Es ist also höchste Zeit für neue Impulse und auch Taten. Dafür ist jetzt der richtige Zeitpunkt, wie die 23.200 Zuschauer beim Auftaktspiel der Bundesliga zwischen Eintracht Frankfurt und Bayern München gezeigt haben. Die entscheidende Frage wird sein, ob es künftig über Absichtserklärungen hinausgeht. Aus Eichins Sicht ist dies alles andere als sicher. "Die EM hat einiges dazu beigetragen, dass es in die richtige Richtung geht. Es wird an den Entscheidungsträgern in den Verbänden hängen, sich dem Thema zu widmen."

Darauf möchte der frühere Manager der Männer-Bundesliga-Mannschaft von Werder Bremen hartnäckig einwirken. "Unsere Aufgabe, meine Aufgabe ist es, immer wieder den Finger in die Wunde zu legen. Meine Sorge ist, dass nach einer wirklich tollen EM, nach der sich der eine oder andere Verein auf die Fahnen geschrieben hat, da mitzumachen, dieser Hype wieder verpufft."

Bayer will "an Platz 3 kratzen" - Wird die 1000 geknackt?

Eine Befürchtung, die trotz einer überdurchschnittlichen Kulisse, die gegen den FC erwartet wird, auch für das Derby gilt. Auch wenn Bayer hoch ambitioniert in die Partie und die weitere Saison gehen wird. "Platz 3 berechtigt zur Champions League. Mein Ziel und das des Trainers mit der Mannschaft ist es, so zu spielen, dass wir immer die Möglichkeit haben, an Platz 3 zu kratzen", formuliert Eichin ein mutiges Vorhaben.
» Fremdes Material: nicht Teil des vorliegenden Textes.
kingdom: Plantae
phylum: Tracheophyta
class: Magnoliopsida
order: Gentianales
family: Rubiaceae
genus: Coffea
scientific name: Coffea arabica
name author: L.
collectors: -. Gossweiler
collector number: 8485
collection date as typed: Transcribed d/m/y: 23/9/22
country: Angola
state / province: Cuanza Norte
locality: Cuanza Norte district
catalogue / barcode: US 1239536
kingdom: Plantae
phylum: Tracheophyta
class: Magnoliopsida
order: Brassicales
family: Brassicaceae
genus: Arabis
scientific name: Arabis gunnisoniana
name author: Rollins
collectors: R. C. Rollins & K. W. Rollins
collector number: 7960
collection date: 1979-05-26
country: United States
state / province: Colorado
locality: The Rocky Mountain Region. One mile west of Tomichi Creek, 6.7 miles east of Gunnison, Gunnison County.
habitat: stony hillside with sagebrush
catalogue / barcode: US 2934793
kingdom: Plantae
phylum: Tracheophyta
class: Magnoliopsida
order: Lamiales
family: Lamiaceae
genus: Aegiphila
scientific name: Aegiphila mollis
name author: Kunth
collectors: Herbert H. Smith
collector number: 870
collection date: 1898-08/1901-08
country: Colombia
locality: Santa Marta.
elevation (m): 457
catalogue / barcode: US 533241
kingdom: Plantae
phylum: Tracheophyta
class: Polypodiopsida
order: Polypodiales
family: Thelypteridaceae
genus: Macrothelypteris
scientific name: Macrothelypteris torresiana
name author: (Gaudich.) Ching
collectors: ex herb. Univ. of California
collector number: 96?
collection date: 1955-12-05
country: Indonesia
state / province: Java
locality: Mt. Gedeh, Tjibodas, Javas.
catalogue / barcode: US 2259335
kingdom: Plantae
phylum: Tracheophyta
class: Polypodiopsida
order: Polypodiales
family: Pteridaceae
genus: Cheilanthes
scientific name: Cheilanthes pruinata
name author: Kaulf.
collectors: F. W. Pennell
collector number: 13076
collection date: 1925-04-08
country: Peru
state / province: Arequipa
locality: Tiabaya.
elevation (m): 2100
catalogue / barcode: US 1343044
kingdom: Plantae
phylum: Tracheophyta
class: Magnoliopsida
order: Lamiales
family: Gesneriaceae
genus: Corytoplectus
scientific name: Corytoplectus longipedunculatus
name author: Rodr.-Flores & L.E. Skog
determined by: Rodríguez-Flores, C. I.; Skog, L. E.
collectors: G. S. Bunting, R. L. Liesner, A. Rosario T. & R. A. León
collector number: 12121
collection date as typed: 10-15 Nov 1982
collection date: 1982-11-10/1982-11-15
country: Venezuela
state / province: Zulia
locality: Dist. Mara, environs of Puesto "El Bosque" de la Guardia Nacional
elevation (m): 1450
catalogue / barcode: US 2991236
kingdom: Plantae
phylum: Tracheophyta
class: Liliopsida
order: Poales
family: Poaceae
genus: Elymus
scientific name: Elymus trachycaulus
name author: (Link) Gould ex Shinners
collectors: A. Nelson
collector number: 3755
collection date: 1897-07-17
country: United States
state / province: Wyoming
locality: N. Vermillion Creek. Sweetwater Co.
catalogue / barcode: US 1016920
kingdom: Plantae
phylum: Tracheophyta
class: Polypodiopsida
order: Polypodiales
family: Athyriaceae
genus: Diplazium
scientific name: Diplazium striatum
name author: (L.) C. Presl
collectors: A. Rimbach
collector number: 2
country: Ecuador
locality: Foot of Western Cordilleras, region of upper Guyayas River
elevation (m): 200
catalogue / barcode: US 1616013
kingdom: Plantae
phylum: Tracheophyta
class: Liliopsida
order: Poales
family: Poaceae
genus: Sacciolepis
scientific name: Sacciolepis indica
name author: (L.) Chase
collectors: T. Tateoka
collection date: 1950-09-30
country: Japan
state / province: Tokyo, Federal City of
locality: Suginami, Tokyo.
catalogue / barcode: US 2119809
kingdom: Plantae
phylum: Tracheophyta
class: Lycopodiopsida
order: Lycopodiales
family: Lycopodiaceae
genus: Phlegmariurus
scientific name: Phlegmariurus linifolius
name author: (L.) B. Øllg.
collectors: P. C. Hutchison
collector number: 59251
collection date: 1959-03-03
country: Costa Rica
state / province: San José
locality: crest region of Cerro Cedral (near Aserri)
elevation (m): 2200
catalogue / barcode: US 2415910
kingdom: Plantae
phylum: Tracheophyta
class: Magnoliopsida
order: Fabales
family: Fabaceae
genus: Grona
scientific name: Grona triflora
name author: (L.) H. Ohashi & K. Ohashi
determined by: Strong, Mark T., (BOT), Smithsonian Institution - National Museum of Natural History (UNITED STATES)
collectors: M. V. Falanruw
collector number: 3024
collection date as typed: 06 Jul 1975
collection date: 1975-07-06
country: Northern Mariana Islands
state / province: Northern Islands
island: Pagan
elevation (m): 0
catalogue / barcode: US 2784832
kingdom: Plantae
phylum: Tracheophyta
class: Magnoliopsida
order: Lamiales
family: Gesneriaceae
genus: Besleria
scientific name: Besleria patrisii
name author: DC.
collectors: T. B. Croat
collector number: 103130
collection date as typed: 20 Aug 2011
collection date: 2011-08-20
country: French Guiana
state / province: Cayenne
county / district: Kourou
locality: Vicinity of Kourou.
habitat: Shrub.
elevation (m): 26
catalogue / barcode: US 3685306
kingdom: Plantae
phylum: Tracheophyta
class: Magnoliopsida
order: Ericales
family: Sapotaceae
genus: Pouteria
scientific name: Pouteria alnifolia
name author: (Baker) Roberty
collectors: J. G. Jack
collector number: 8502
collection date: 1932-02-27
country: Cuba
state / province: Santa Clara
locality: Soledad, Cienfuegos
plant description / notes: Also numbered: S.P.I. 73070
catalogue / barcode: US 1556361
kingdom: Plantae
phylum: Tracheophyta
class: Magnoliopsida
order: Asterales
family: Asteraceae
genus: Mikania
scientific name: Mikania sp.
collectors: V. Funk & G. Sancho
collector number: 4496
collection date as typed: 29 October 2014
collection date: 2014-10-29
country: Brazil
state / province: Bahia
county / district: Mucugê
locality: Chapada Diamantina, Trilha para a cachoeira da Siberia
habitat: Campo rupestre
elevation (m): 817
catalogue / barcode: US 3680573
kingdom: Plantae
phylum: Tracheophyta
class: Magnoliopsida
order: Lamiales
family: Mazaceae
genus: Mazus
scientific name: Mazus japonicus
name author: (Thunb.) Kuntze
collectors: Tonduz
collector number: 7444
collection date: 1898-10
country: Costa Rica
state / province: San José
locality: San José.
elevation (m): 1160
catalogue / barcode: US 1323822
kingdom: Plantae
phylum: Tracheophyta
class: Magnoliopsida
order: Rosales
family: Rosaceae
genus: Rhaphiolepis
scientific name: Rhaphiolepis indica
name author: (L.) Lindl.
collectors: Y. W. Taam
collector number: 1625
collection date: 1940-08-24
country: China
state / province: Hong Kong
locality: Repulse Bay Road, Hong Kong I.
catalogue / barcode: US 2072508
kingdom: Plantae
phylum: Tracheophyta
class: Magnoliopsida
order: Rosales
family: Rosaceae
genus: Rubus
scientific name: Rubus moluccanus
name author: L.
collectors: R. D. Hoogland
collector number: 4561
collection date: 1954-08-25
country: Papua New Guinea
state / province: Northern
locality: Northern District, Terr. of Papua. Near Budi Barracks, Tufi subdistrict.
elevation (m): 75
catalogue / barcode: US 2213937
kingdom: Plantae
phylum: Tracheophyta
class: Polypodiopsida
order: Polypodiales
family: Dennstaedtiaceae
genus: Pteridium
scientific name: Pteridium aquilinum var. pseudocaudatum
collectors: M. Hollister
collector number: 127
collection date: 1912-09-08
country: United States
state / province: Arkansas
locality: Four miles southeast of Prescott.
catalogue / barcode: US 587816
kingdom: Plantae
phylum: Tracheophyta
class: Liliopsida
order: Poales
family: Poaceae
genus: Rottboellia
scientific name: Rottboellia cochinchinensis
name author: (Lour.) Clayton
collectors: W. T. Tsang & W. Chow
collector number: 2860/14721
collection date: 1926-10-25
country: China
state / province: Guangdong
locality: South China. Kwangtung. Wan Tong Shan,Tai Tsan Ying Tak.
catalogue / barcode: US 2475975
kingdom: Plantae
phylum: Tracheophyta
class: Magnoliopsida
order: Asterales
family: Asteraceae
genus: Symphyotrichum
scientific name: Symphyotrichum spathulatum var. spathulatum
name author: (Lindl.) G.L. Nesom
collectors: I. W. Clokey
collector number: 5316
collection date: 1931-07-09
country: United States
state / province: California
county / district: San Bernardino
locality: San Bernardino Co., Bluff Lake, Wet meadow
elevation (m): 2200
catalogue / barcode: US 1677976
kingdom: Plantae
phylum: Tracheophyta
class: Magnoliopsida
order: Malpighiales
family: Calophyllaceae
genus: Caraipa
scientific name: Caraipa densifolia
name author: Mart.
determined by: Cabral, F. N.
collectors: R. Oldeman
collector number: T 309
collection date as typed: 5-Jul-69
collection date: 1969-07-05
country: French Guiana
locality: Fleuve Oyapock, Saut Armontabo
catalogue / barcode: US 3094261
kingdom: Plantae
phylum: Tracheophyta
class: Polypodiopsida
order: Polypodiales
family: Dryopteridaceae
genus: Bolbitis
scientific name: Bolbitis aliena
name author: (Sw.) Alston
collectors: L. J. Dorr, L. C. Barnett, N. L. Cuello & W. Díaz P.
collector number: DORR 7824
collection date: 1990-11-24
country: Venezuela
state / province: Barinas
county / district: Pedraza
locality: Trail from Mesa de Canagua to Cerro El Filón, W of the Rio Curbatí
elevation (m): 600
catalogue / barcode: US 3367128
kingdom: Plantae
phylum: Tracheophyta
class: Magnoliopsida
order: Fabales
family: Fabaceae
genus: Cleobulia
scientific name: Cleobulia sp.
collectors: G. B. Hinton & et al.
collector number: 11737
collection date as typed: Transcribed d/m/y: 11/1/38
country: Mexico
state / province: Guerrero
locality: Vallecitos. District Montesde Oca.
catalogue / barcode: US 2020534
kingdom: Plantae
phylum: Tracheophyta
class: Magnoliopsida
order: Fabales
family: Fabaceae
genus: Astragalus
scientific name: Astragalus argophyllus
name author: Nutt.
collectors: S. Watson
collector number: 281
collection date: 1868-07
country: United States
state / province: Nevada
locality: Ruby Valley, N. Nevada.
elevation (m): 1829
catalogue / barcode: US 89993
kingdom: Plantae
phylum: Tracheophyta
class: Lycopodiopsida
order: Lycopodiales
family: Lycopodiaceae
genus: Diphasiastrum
Einen EM-Effekt erwarten sie in Leverkusen allerdings selbst beim Derby nicht. Kollidiert der Termin doch mit einem Länderspiel des DFB-Teams der Männer. So wird der Anstoß der Partie gegen den 1. FC Köln (19.15 Uhr, Ulrich-Haberland-Stadion, live bei Eurosport und Magenta TV) nur eineinhalb Stunden vor dem Spiel der Mannschaft von Bundestrainer Hansi Flick in der Nations League in Leipzig gegen Tabellenführer Ungarn erfolgen.

Wer sich also für das Derby in Leverkusen entscheidet, wird auf Musiala, Havertz und Co. verzichten müssen. Eine unglückliche Konstellation. Bei Bayer 04 geht man davon aus, dass bei der Partie der Rheinländerinnen, die üblicherweise vor etwa 300 Zuschauern spielen, die 1000er-Grenze geknackt wird. Doch damit würde man "nur" vor einer ähnlichen Kulisse wie beim Derby in der Vorsaison spielen. Der Weg zum Boom im Liga-Alltag der Frauen ist noch ein weiter.